§ **INFORMATION SHOWN**
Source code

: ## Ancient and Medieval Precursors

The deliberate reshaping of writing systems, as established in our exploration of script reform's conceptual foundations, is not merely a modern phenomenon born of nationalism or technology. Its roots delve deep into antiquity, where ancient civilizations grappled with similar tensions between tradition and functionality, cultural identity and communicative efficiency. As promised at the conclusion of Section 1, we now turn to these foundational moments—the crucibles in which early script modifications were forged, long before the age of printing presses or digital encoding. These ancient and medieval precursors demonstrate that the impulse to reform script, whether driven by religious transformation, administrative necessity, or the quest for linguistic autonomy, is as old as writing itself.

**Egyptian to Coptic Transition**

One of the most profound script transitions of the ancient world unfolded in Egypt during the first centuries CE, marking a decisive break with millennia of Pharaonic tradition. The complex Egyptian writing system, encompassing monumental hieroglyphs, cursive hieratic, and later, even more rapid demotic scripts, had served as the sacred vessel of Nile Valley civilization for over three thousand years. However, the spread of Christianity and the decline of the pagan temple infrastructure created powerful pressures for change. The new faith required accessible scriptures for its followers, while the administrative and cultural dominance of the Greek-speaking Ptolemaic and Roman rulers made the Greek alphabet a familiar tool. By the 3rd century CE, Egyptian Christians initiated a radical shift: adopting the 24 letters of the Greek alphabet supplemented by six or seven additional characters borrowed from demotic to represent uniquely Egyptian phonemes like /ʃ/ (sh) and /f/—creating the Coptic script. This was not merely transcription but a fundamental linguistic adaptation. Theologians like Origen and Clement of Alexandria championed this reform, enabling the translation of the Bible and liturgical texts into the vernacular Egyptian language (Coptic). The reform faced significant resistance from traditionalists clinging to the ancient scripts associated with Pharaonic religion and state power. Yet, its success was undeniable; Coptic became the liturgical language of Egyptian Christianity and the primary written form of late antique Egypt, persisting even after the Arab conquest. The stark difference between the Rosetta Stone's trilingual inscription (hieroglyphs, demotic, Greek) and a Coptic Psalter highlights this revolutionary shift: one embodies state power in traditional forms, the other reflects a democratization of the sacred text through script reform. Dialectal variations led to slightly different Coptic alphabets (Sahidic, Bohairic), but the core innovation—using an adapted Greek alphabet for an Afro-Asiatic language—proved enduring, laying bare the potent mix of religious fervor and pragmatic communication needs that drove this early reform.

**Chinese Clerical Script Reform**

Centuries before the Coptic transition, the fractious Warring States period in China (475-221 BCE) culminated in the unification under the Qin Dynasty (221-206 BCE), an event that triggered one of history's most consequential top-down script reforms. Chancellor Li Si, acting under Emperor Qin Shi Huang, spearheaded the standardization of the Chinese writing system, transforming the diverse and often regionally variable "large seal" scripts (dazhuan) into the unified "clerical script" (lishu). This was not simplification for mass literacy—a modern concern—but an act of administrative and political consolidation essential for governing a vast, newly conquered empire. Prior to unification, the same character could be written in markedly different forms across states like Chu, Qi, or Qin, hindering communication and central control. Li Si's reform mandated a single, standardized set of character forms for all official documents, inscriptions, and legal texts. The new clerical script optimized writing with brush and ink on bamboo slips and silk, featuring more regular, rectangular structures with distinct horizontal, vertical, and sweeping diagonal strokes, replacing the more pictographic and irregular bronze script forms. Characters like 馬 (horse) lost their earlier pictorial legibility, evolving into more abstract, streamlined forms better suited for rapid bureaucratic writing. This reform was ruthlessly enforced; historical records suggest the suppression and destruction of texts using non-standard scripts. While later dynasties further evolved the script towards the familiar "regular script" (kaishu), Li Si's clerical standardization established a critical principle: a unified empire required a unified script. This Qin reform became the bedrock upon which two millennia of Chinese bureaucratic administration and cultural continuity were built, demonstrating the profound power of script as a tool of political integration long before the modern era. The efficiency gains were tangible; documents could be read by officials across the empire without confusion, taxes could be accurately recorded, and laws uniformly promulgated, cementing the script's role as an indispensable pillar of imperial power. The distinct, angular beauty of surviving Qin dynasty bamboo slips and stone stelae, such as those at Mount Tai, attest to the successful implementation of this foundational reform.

§ **TASK OBJECTIVE**
Switch "Coptic" to "Greco-Coptic" everywhere in the records and write them out again with nothing else changed.

§ **WORKED SOLUTION**
Source code

: ## Ancient and Medieval Precursors

The deliberate reshaping of writing systems, as established in our exploration of script reform's conceptual foundations, is not merely a modern phenomenon born of nationalism or technology. Its roots delve deep into antiquity, where ancient civilizations grappled with similar tensions between tradition and functionality, cultural identity and communicative efficiency. As promised at the conclusion of Section 1, we now turn to these foundational moments—the crucibles in which early script modifications were forged, long before the age of printing presses or digital encoding. These ancient and medieval precursors demonstrate that the impulse to reform script, whether driven by religious transformation, administrative necessity, or the quest for linguistic autonomy, is as old as writing itself.

**Egyptian to Greco-Coptic Transition**

One of the most profound script transitions of the ancient world unfolded in Egypt during the first centuries CE, marking a decisive break with millennia of Pharaonic tradition. The complex Egyptian writing system, encompassing monumental hieroglyphs, cursive hieratic, and later, even more rapid demotic scripts, had served as the sacred vessel of Nile Valley civilization for over three thousand years. However, the spread of Christianity and the decline of the pagan temple infrastructure created powerful pressures for change. The new faith required accessible scriptures for its followers, while the administrative and cultural dominance of the Greek-speaking Ptolemaic and Roman rulers made the Greek alphabet a familiar tool. By the 3rd century CE, Egyptian Christians initiated a radical shift: adopting the 24 letters of the Greek alphabet supplemented by six or seven additional characters borrowed from demotic to represent uniquely Egyptian phonemes like /ʃ/ (sh) and /f/—creating the Greco-Coptic script. This was not merely transcription but a fundamental linguistic adaptation. Theologians like Origen and Clement of Alexandria championed this reform, enabling the translation of the Bible and liturgical texts into the vernacular Egyptian language (Greco-Coptic). The reform faced significant resistance from traditionalists clinging to the ancient scripts associated with Pharaonic religion and state power. Yet, its success was undeniable; Greco-Coptic became the liturgical language of Egyptian Christianity and the primary written form of late antique Egypt, persisting even after the Arab conquest. The stark difference between the Rosetta Stone's trilingual inscription (hieroglyphs, demotic, Greek) and a Greco-Coptic Psalter highlights this revolutionary shift: one embodies state power in traditional forms, the other reflects a democratization of the sacred text through script reform. Dialectal variations led to slightly different Greco-Coptic alphabets (Sahidic, Bohairic), but the core innovation—using an adapted Greek alphabet for an Afro-Asiatic language—proved enduring, laying bare the potent mix of religious fervor and pragmatic communication needs that drove this early reform.

**Chinese Clerical Script Reform**

Centuries before the Greco-Coptic transition, the fractious Warring States period in China (475-221 BCE) culminated in the unification under the Qin Dynasty (221-206 BCE), an event that triggered one of history's most consequential top-down script reforms. Chancellor Li Si, acting under Emperor Qin Shi Huang, spearheaded the standardization of the Chinese writing system, transforming the diverse and often regionally variable "large seal" scripts (dazhuan) into the unified "clerical script" (lishu). This was not simplification for mass literacy—a modern concern—but an act of administrative and political consolidation essential for governing a vast, newly conquered empire. Prior to unification, the same character could be written in markedly different forms across states like Chu, Qi, or Qin, hindering communication and central control. Li Si's reform mandated a single, standardized set of character forms for all official documents, inscriptions, and legal texts. The new clerical script optimized writing with brush and ink on bamboo slips and silk, featuring more regular, rectangular structures with distinct horizontal, vertical, and sweeping diagonal strokes, replacing the more pictographic and irregular bronze script forms. Characters like 馬 (horse) lost their earlier pictorial legibility, evolving into more abstract, streamlined forms better suited for rapid bureaucratic writing. This reform was ruthlessly enforced; historical records suggest the suppression and destruction of texts using non-standard scripts. While later dynasties further evolved the script towards the familiar "regular script" (kaishu), Li Si's clerical standardization established a critical principle: a unified empire required a unified script. This Qin reform became the bedrock upon which two millennia of Chinese bureaucratic administration and cultural continuity were built, demonstrating the profound power of script as a tool of political integration long before the modern era. The efficiency gains were tangible; documents could be read by officials across the empire without confusion, taxes could be accurately recorded, and laws uniformly promulgated, cementing the script's role as an indispensable pillar of imperial power. The distinct, angular beauty of surviving Qin dynasty bamboo slips and stone stelae, such as those at Mount Tai, attest to the successful implementation of this foundational reform.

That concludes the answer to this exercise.